Oct 5, 2022 - Energy & Environment

The post-storm affordable housing crisis

Illustration of a "For Rent" sign under water.

Illustration: Allie Carl/Axios

Affordable housing in the U.S. typically diminishes after a disaster, and experts expect parts of southwest Florida will see the same following Hurricane Ian.

The big picture: It's a pattern that exacerbates inequities in relief and recovery efforts — and leaves thousands with nowhere to go.

  • “The quantity of affordable housing shrinks after every type of disaster,” Michelle Meyer, disaster recovery researcher and director of Texas A&M’s Hazard Reduction and Recovery Center, told Axios.
  • This applies to major disaster events — like Hurricanes Katrina, Florence and Ida — and smaller ones, like the 2013 fertilizer plant explosion in West, Texas.
  • In all of these cases, people were left unhoused, rental prices spiked in response to a surge in demand and many were forced to permanently relocate in order to afford to live.

A number of factors contribute to the reduction in affordable housing — defined as costing 30% or less of a household’s income — after a disaster.

  • For one, affordable housing units are largely built in more vulnerable areas, like floodplains, and at a lower quality. That means they’re more likely to suffer damage from disasters, like more powerful and rapidly strengthening hurricanes.
  • Rental units, which are the slowest to rebuild post-disaster, also make up a significant portion of affordable housing.
  • Public housing and subsidized housing usually take years to recover, largely because of timelines in long-term federal funding distribution.
  • And mobile homes are exceedingly vulnerable to damage from disasters.

Along Florida's southwest coast, parts of which experienced catastrophic damage from Ian, affordable housing options were already scarce — and are now likely to diminish further in the wake of the storm.

  • Disasters disproportionately impact lower-income renters, which a 2017 Harvard report found are more likely to be people of color.
  • 28% of renter households in Lee County are low-income and cost-burdened, or paying at least 40% of income toward rent, according to a 2022 report by the Shimberg Center for Housing Studies.
  • And 26% of Black families in Lee County live in poverty, twice the rate of white households in the area, as reported by Capital B news.

Of note: One of the places devastated by Ian was Lee County's Cape Coral — where every city structure may have experienced damage from the storm — and nearly 10% of the roughly 200,000 residents fall below the federal poverty line.

  • The county and private development firm ReVital Development Group were preparing to break ground this fall on a 92-unit affordable housing complex in Cape Coral — which is expected to be the area’s first “truly affordable rental community” in decades, as reported by the News-Press.

What they're saying: Michael Allan, president of ReVital Development Group, told Axios in a written statement — provided through the city of Cape Coral — that "while it is still too early" in Ian damage assessments to know for sure, they don't foresee any development delays.
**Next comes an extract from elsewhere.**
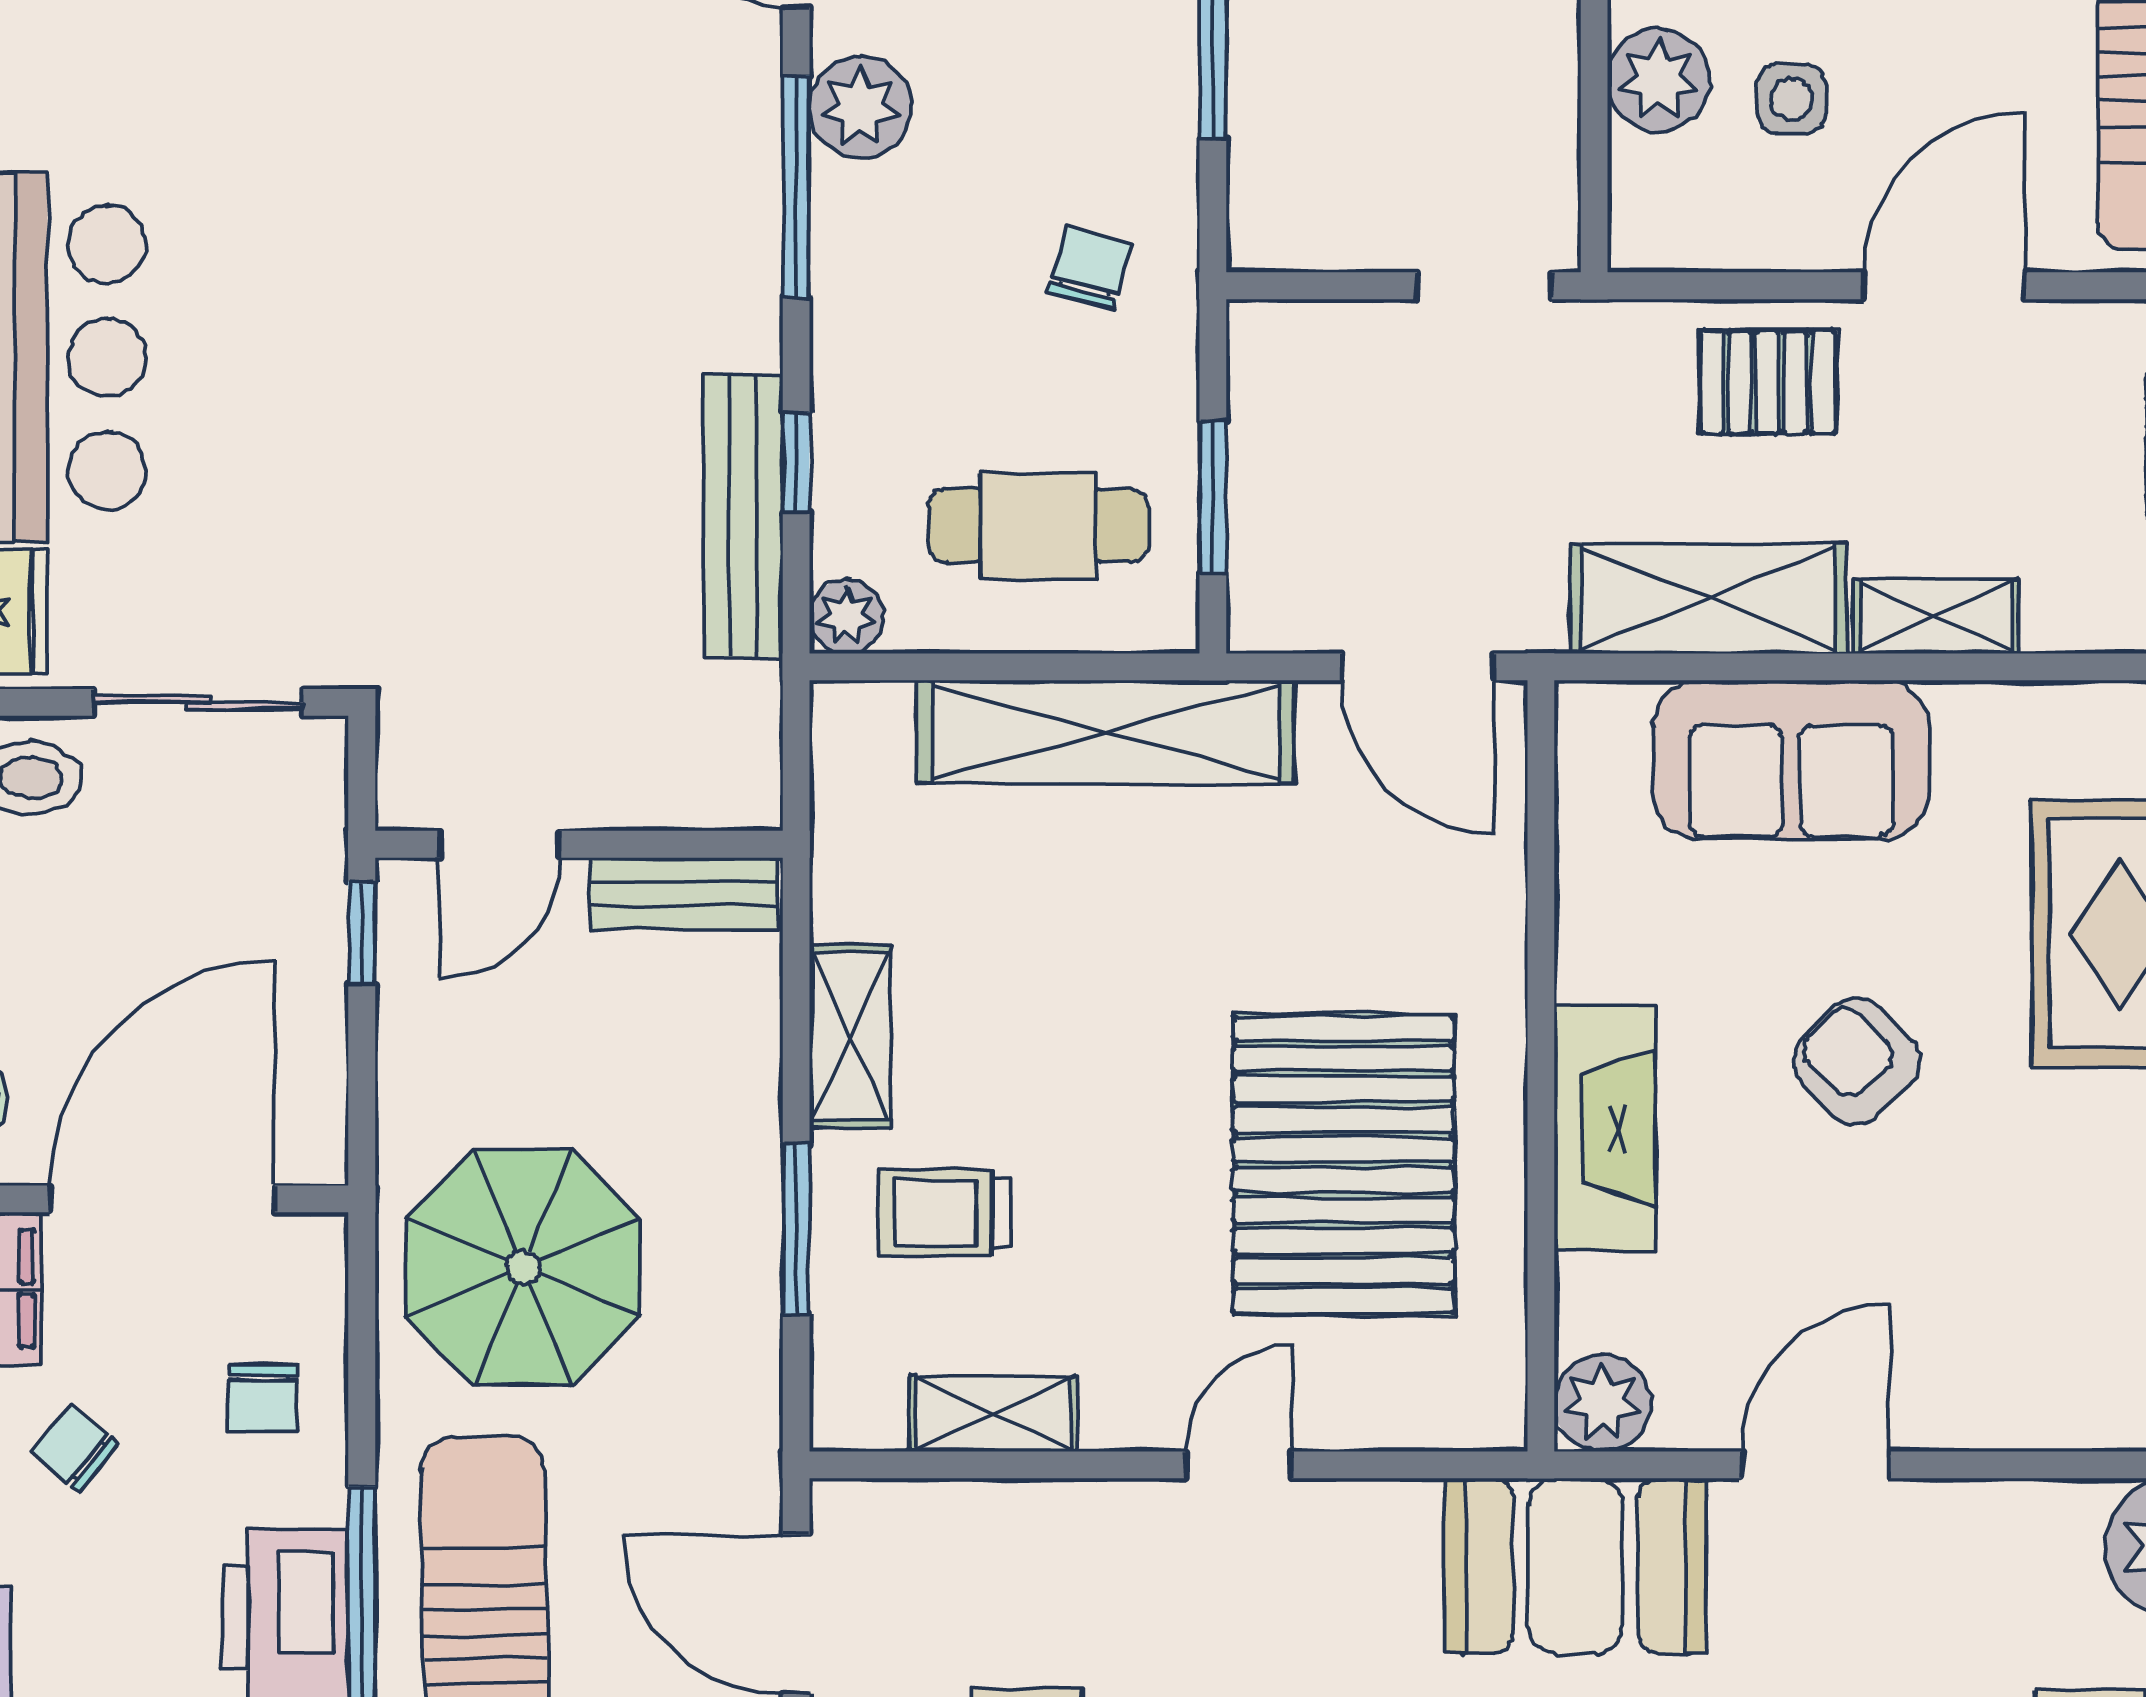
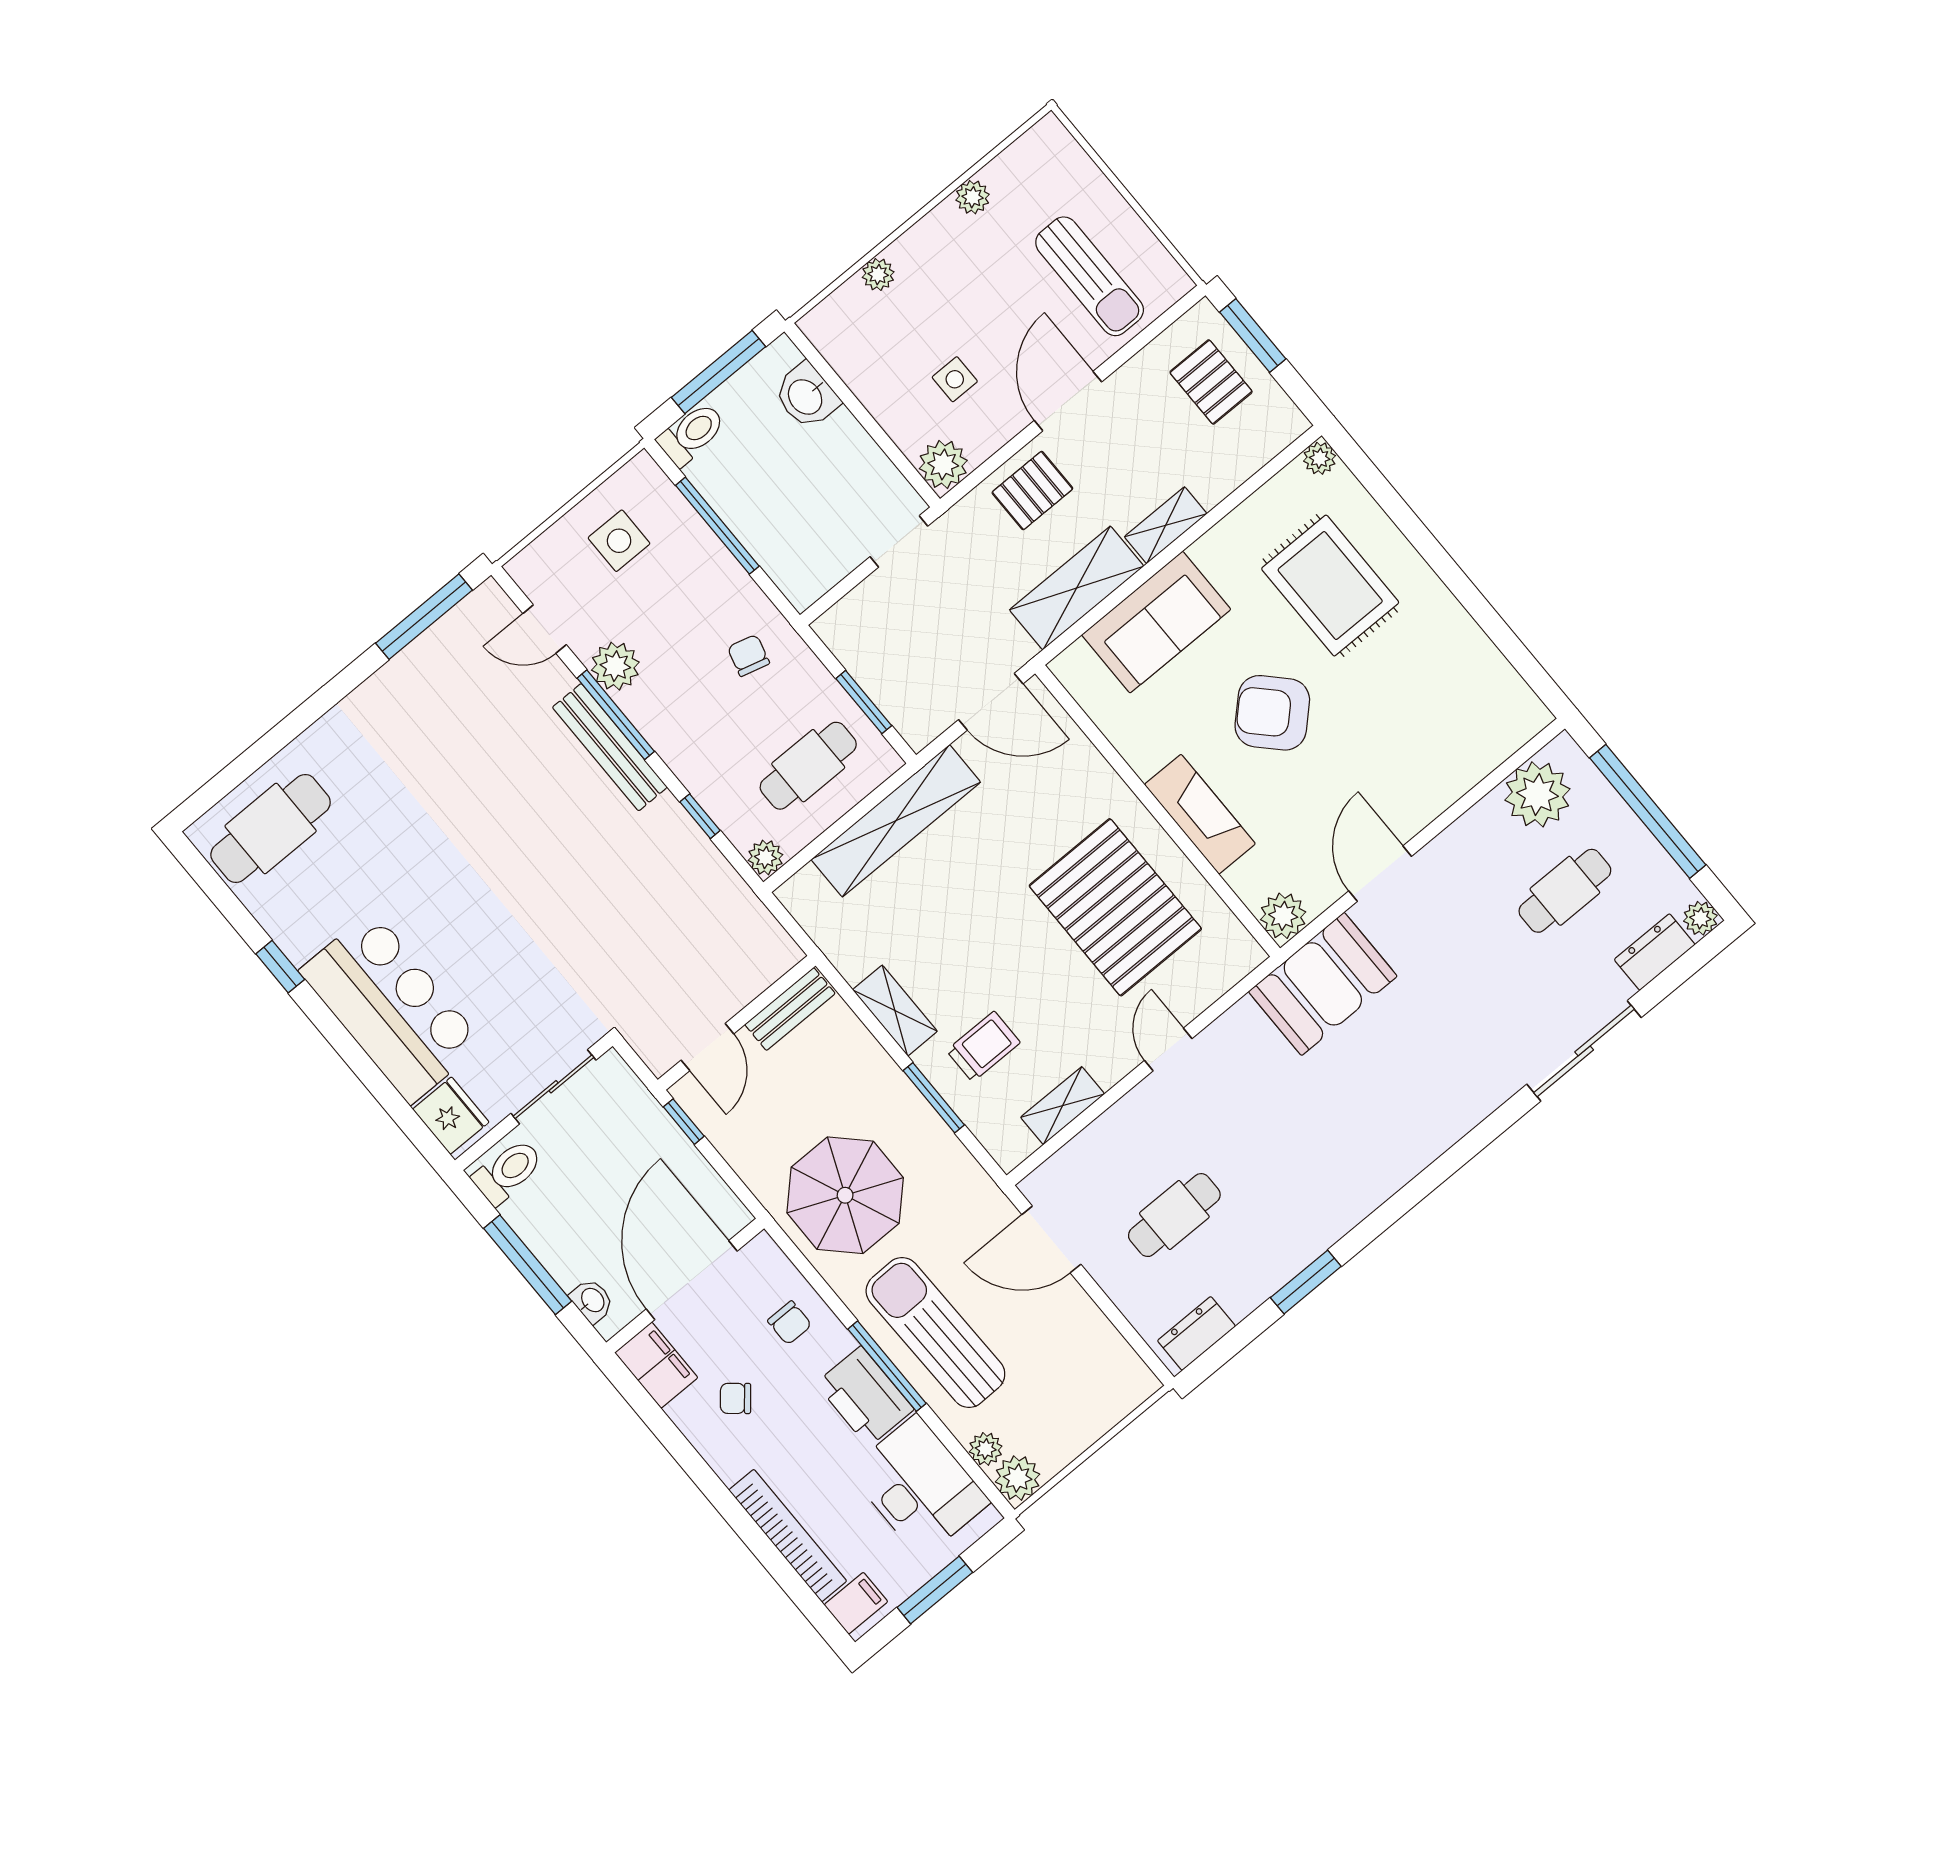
plant: (1659, 80) -> (943, 464), moved
bench: (743, 515) -> (610, 747), moved
armchair: (1857, 1061) -> (1272, 713), width x1.38, depth x1.38
trolley: (945, 1213) -> (983, 1047), turned 180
  • The City of Cape Coral also shared a statement with Axios saying they'll be working with state and federal agencies to provide housing assistance to low-income residents in the storm's aftermath.
  • "However, we recognize that affordable housing was a challenge to our residents and will be exacerbated by Hurricane Ian," per the statement.

Yes, but: According to Texas A&M's Meyer, the onus falls on local officials to make sure affordable housing remains a priority for the construction companies coming in to rebuild after a disaster — which is usually not the case.

  • "Communities really have to put a lot of effort to maintain public housing stock post-disaster," Meyer told Axios. "And unfortunately, many don't have the political will to do that."

Facing years of recovery ahead — with at least 1,700 people still in shelters across the state — some expect development priorities across Florida's southwest communities to reflect that disconnect.

  • “I see a reduction in our affordable housing moving forward with this and a delay for plans for it,” said Jennifer Fagenbaum, executive director at Family Promise of South Sarasota County, a nonprofit that provides shelter and housing aid to local families in need.
  • As it stands, Fagenbaum told Axios "there really isn't any" affordable housing in the region to begin with. She's not optimistic that rebuilding efforts following Ian will mitigate that problem.
  • "There are going to be so many people, either renters or homeowners, without a home for quite a while."